Thomas walks away a bit disillusioned with the art authentication process, wishing there was a more formal system, such as a committee of identified experts to make determinations, such as the American Philatelic Expertizing Service provides for stamps.

Bouma remains convinced – and committed. On Saturday, he is having the sketch delivered to the TOM. While the U.S. dealer continues to work on a sale, Eichhorn plans to install the sketch in September to coincide with a "Bring Tom Home" fundraising campaign to build a new facility and encourage owners of Thomsons to consider the TOM for their work. The TOM will explain the history – and mystery – behind the painting. The gallery will say they think there is a lot of good evidence that supports it being authentic. Visitors will likely be asked to weigh in: do they think this is a Thomson?

Bouma absolutely does. "I'm more than sure.
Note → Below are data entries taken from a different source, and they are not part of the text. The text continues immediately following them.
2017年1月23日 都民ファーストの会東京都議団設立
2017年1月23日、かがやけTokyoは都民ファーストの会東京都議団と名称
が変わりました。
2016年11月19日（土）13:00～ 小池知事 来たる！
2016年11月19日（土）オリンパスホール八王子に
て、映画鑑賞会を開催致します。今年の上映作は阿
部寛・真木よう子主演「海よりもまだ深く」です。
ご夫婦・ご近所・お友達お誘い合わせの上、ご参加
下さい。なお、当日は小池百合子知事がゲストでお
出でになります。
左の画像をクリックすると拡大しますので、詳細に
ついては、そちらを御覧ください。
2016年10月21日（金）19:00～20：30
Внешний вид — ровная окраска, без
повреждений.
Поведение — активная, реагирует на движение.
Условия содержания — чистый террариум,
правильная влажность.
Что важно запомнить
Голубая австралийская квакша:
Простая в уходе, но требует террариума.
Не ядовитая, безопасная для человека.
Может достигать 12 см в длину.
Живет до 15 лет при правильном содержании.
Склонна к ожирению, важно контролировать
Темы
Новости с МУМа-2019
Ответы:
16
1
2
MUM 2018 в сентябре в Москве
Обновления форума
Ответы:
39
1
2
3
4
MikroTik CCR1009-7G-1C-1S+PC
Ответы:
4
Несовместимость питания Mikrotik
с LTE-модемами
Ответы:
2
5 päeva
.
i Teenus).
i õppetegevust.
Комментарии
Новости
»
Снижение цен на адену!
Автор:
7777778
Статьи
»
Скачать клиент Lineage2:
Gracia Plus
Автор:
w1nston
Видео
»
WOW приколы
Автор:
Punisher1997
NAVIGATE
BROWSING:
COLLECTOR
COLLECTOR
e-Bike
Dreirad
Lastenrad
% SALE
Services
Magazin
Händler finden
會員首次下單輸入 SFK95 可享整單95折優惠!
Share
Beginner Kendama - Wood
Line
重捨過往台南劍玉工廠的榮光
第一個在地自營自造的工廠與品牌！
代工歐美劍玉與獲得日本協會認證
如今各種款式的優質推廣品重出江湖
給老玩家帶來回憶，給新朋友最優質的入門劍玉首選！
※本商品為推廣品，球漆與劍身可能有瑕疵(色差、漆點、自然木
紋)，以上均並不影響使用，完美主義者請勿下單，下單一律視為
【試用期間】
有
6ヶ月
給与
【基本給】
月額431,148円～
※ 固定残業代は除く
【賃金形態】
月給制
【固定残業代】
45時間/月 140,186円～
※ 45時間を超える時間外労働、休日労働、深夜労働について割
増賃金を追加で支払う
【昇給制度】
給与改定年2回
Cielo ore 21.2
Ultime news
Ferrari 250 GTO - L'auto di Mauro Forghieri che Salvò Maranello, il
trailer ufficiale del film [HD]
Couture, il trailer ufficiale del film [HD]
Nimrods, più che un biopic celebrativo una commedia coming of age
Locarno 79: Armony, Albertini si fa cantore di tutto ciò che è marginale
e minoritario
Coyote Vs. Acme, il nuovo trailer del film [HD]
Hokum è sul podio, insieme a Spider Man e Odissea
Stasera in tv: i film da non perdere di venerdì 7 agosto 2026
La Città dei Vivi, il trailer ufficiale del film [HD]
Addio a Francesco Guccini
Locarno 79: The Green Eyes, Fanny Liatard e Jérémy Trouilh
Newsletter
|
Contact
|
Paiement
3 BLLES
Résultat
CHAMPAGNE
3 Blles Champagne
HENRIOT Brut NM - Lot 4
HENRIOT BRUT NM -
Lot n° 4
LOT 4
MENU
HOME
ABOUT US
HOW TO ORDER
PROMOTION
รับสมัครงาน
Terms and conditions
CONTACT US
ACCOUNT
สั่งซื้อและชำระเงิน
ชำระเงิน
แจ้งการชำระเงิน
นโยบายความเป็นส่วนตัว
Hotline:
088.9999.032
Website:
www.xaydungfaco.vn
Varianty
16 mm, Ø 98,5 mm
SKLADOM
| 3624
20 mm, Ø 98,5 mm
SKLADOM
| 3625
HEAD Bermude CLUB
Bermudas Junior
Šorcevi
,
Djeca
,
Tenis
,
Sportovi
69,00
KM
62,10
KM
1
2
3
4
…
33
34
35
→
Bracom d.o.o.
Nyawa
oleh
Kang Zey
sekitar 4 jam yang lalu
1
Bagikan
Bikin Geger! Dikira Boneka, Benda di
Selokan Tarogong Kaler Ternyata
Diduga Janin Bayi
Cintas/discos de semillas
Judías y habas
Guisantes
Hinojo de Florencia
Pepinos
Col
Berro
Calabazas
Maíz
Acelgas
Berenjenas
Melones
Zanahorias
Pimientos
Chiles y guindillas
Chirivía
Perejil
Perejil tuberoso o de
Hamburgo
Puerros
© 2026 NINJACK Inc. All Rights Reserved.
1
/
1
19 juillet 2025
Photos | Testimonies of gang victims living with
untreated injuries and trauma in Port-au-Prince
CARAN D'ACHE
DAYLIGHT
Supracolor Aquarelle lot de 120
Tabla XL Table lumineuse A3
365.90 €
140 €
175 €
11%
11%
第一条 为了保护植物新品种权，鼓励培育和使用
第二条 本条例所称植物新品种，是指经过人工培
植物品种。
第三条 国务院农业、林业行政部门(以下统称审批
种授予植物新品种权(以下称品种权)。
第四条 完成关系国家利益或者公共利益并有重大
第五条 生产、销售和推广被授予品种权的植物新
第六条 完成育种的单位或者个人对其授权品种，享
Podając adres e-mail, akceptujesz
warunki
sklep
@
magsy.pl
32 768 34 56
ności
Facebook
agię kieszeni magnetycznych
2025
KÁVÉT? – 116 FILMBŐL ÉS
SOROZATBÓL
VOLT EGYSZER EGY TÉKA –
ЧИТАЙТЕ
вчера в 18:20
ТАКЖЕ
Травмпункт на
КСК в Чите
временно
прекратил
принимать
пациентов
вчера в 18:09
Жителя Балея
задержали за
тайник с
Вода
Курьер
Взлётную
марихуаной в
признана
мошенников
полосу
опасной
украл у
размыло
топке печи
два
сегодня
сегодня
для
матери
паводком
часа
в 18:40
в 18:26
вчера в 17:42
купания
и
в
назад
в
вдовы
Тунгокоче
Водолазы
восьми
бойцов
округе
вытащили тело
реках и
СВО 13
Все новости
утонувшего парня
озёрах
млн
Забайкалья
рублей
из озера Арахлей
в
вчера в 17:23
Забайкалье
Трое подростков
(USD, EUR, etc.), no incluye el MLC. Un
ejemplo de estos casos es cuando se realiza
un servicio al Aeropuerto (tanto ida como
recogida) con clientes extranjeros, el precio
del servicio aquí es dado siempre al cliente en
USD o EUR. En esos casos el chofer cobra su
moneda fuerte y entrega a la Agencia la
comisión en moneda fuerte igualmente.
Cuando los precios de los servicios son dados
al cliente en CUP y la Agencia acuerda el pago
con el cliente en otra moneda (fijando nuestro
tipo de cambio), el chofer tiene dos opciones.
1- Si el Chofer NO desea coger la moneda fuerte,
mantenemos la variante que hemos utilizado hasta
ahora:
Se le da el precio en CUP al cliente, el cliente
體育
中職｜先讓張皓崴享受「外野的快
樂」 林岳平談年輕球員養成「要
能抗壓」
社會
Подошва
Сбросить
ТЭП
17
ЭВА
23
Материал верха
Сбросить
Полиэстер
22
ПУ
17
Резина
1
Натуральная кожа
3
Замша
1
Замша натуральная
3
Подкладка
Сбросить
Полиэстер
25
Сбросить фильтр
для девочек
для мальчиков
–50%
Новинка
I think the evidence and everything will just stand for itself," he says. "I feel like all the pieces are there; what I've learned from this is there will always be a degree of uncertainty to this stuff."

Editor's note: An earlier digital version of this story stated that Thomson expert Dennis Reid did not respond to Cameron Thomas's e-mails; however, Thomas had an incorrect e-mail address for Reid, and the latter never in fact received the e-mails. This version has been updated.